The pastor threw a question to the crowd, "When you see suffering, what does it do to you?" Then, he gave out a warning, "If we are not moved to action, we will become indifferent."
Litton insinuated that the reason behind the declining baptisms and the loss of members could very well be because they have already forgotten to be Christ's representation of compassion in their communities and place of assignments.
"We may yet discover as Southern Baptists that our declining baptisms is really due to the fact that our churches and our people have become separated from the heart of their communities," he directly stated.
He continued saying that people have chosen to be isolated from the pain and suffering around them, turning a blind eye and thinking it is somebody else's issue.

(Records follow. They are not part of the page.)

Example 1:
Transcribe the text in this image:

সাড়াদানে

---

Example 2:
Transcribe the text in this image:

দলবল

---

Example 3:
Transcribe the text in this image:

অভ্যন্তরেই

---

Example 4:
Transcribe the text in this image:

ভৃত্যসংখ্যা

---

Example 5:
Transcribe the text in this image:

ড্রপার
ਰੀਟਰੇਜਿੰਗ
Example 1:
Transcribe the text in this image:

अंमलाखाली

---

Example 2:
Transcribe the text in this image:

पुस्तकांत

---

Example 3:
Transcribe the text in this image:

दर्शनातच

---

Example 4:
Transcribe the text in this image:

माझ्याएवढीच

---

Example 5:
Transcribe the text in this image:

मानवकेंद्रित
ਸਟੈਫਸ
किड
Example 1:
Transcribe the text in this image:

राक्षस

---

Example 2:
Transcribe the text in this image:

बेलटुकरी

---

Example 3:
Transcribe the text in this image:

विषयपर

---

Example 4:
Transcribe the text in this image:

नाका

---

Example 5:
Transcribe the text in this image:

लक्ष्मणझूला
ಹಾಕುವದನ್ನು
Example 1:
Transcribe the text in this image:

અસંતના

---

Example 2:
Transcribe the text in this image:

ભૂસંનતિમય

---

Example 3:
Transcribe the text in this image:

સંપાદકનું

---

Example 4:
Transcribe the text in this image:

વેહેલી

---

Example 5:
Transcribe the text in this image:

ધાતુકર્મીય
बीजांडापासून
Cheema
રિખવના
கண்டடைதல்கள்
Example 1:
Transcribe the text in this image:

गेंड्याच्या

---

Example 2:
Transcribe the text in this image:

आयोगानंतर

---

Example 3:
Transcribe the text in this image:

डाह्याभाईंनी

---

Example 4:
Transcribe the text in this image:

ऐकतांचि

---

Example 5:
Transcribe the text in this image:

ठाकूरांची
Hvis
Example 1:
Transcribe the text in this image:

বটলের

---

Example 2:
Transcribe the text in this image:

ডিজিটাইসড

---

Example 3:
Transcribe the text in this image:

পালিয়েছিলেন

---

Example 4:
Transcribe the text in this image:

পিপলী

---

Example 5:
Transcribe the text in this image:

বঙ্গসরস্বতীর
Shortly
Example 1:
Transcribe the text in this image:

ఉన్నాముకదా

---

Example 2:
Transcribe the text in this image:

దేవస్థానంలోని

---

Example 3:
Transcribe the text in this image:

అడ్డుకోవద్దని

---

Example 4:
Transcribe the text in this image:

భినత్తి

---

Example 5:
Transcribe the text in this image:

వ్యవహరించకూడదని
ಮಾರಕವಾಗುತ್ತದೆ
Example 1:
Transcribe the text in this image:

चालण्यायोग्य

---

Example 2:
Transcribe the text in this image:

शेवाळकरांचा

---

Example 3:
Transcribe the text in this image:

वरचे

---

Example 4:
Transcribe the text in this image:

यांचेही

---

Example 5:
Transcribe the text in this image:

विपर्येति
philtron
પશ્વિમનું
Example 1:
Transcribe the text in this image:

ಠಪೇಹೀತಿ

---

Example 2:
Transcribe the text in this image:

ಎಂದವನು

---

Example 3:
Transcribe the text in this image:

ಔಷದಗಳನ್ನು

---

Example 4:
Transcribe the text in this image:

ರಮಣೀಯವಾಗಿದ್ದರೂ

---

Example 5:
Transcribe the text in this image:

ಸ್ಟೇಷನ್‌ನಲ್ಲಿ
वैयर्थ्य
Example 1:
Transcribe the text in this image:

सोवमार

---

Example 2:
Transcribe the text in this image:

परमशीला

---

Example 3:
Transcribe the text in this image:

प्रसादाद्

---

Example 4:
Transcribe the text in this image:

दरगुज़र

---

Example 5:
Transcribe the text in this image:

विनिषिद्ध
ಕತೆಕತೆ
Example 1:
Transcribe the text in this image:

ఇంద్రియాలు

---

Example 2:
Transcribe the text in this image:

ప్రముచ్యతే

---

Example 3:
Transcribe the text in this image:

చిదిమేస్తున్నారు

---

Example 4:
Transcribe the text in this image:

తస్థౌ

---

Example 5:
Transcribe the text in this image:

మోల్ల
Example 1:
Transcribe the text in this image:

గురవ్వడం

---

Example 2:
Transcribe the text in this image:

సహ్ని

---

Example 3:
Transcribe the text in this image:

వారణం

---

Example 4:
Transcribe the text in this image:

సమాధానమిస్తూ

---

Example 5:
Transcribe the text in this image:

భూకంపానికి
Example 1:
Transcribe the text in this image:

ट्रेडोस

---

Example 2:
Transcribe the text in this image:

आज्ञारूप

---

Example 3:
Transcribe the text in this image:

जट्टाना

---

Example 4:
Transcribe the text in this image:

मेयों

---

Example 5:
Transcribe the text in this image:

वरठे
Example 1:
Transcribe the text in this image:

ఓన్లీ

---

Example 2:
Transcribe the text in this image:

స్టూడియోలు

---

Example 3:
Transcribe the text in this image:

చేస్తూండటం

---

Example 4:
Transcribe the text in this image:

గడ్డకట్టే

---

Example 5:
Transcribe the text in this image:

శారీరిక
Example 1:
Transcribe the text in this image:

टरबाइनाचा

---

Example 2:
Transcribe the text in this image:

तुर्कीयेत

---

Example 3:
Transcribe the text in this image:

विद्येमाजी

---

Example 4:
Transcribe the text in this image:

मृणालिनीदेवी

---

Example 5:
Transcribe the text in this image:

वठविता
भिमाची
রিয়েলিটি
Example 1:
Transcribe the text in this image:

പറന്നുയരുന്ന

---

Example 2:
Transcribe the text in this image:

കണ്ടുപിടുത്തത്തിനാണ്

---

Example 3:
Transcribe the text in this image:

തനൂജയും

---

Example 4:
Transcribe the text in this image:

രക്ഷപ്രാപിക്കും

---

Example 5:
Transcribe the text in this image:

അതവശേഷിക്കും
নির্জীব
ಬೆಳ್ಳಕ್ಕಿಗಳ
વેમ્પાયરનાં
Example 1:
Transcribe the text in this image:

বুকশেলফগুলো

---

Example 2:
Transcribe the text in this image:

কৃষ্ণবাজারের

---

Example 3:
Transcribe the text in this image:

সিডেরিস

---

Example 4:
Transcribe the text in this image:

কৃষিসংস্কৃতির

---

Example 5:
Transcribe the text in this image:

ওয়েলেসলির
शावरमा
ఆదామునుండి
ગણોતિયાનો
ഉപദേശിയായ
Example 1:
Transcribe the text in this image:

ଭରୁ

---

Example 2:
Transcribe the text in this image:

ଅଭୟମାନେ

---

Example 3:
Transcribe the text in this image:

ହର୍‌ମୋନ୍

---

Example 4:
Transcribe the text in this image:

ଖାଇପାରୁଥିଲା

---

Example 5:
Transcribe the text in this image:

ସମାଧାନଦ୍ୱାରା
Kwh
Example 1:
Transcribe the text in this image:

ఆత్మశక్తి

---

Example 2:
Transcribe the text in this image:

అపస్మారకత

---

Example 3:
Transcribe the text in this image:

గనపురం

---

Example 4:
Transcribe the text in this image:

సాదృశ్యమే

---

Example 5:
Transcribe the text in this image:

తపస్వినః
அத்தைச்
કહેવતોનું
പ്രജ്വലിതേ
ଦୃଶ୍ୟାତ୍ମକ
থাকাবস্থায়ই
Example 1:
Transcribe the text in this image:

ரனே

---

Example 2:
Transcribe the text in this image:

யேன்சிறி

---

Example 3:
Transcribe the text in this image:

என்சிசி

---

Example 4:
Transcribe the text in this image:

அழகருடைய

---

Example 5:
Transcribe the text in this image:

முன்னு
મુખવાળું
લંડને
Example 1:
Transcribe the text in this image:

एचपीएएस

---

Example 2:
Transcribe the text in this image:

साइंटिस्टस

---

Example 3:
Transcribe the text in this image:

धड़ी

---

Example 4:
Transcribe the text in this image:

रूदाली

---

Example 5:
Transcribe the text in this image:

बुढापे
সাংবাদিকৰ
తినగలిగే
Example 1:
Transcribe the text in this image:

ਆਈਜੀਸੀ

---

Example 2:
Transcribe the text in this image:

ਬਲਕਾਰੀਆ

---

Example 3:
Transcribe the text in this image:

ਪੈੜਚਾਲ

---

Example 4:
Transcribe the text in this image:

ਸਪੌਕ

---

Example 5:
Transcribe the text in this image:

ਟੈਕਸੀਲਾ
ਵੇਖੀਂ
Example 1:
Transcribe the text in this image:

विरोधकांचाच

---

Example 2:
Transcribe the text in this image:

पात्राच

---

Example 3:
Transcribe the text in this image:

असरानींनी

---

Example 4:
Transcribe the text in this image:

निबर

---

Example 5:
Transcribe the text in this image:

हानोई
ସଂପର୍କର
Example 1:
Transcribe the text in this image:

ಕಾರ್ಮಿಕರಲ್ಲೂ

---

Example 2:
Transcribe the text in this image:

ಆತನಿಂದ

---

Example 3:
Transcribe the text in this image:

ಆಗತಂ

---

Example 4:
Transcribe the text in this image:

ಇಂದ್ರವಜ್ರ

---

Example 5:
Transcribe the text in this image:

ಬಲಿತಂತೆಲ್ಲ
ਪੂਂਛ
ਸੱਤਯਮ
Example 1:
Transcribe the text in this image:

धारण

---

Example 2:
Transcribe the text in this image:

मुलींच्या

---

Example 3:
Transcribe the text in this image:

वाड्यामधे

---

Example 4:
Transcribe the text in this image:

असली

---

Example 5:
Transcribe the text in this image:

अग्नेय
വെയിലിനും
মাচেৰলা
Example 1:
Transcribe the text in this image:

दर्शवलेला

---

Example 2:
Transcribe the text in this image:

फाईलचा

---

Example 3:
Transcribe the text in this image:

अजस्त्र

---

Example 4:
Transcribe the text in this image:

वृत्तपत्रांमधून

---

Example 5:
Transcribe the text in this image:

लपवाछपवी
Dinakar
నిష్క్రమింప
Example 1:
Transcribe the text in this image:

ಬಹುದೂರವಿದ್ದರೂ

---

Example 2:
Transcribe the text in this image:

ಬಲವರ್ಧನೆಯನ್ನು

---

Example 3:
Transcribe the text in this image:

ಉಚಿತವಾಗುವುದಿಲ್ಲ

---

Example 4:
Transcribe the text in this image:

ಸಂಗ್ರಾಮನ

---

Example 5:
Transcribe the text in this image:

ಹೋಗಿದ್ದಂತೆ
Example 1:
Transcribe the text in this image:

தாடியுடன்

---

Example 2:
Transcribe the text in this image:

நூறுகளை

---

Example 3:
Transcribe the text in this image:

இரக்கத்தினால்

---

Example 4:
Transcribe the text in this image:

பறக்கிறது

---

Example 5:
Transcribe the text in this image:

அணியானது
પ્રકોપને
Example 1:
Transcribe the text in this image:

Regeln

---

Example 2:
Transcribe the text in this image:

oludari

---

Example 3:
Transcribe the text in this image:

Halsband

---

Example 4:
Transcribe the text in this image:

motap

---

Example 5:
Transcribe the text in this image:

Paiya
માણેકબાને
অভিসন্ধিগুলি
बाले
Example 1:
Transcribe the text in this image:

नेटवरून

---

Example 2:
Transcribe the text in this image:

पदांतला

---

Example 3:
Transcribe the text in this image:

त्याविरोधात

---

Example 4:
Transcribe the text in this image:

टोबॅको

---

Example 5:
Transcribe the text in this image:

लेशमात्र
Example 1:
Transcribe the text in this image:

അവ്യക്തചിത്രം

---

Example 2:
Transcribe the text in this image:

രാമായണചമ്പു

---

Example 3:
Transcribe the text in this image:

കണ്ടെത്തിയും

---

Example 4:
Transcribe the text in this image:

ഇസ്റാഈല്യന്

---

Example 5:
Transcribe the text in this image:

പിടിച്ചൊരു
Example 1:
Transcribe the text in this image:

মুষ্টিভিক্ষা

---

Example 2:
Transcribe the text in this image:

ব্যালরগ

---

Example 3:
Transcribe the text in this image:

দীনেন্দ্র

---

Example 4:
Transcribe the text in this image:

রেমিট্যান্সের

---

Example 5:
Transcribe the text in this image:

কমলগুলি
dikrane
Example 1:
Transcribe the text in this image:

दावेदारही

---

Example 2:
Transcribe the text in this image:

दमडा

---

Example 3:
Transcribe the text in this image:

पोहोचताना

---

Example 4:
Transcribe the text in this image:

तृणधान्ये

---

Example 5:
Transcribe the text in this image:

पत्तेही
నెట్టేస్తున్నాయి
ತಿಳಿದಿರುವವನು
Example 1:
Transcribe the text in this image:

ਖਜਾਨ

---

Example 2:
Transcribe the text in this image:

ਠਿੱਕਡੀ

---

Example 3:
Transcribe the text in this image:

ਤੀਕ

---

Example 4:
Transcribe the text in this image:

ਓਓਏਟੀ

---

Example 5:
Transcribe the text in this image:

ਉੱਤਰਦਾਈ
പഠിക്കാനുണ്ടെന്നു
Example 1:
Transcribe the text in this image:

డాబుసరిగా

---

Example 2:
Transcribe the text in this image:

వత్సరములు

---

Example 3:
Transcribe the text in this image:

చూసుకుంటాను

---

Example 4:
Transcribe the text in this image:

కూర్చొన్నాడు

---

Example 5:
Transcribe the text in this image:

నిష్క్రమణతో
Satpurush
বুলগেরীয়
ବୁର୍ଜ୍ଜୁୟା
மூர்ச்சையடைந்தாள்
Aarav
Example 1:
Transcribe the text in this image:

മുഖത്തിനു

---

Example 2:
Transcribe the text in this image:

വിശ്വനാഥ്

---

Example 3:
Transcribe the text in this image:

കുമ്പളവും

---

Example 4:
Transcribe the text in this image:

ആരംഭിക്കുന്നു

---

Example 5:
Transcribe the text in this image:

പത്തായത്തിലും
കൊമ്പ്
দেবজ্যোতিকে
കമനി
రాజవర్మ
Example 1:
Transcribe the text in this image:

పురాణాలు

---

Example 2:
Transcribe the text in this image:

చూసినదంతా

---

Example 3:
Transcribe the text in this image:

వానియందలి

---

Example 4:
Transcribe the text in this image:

"We can't say we're the greatest mission-sending body in the world and have a heart that lacks Jesus' compassion," Litton emphasized, as quoted by Illinois Baptist.
'Gut Punch' To Move People To Action
Preaching from Matthew 9:35-38, he intensely shared that Jesus had a 'gut punch' in Scripture multiple times, which prompted Him to weep for His people, heal the sick, and free the demon-possessed, and that SBC should have this gut-level compassion too.
According to Baptist Paper, Litton urged the congregation to respond with compassion to the recommendations of the Sexual Abuse Task Force and allow the gut punch to make them feel the suffering and trauma the victims have encountered and act on it, like how Jesus' gut punch moved Him to action, running towards all the hurting.
"When you see something do not look away," the pastor of Redemption Church in Saraland, Alabama challenged.
Show Compassion For People Affected By Eventual Ruling On Abortion
Litton further challenged the members of SBC to eventually show compassion for people who will be affected once the Supreme Court rules against abortion, reminding the congregation that girls will still get pregnant and guys will still be irresponsible but the work of the church is still to help, strengthen and lead them to the truth and to Christ, and stressing that when Roe ends, their work as Southern Baptists begins.
In his last sermon as President of SBC, he gave the powerful reminder, "The work of loving people... is to love in the name of Jesus."